***** Data extracts

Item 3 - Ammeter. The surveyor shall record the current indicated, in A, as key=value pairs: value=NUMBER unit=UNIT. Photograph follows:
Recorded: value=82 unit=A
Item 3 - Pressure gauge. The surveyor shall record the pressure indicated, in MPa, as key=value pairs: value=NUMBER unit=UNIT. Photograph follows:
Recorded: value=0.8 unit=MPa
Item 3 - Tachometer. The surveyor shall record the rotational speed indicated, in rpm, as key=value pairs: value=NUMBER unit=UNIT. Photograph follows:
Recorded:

**********

▶ _What the task asks_:
Please reproduce the data above line for line, without any changes.

▶ _Response_:
Item 3 - Ammeter. The surveyor shall record the current indicated, in A, as key=value pairs: value=NUMBER unit=UNIT. Photograph follows:
Recorded: value=82 unit=A
Item 3 - Pressure gauge. The surveyor shall record the pressure indicated, in MPa, as key=value pairs: value=NUMBER unit=UNIT. Photograph follows:
Recorded: value=0.8 unit=MPa
Item 3 - Tachometer. The surveyor shall record the rotational speed indicated, in rpm, as key=value pairs: value=NUMBER unit=UNIT. Photograph follows:
Recorded:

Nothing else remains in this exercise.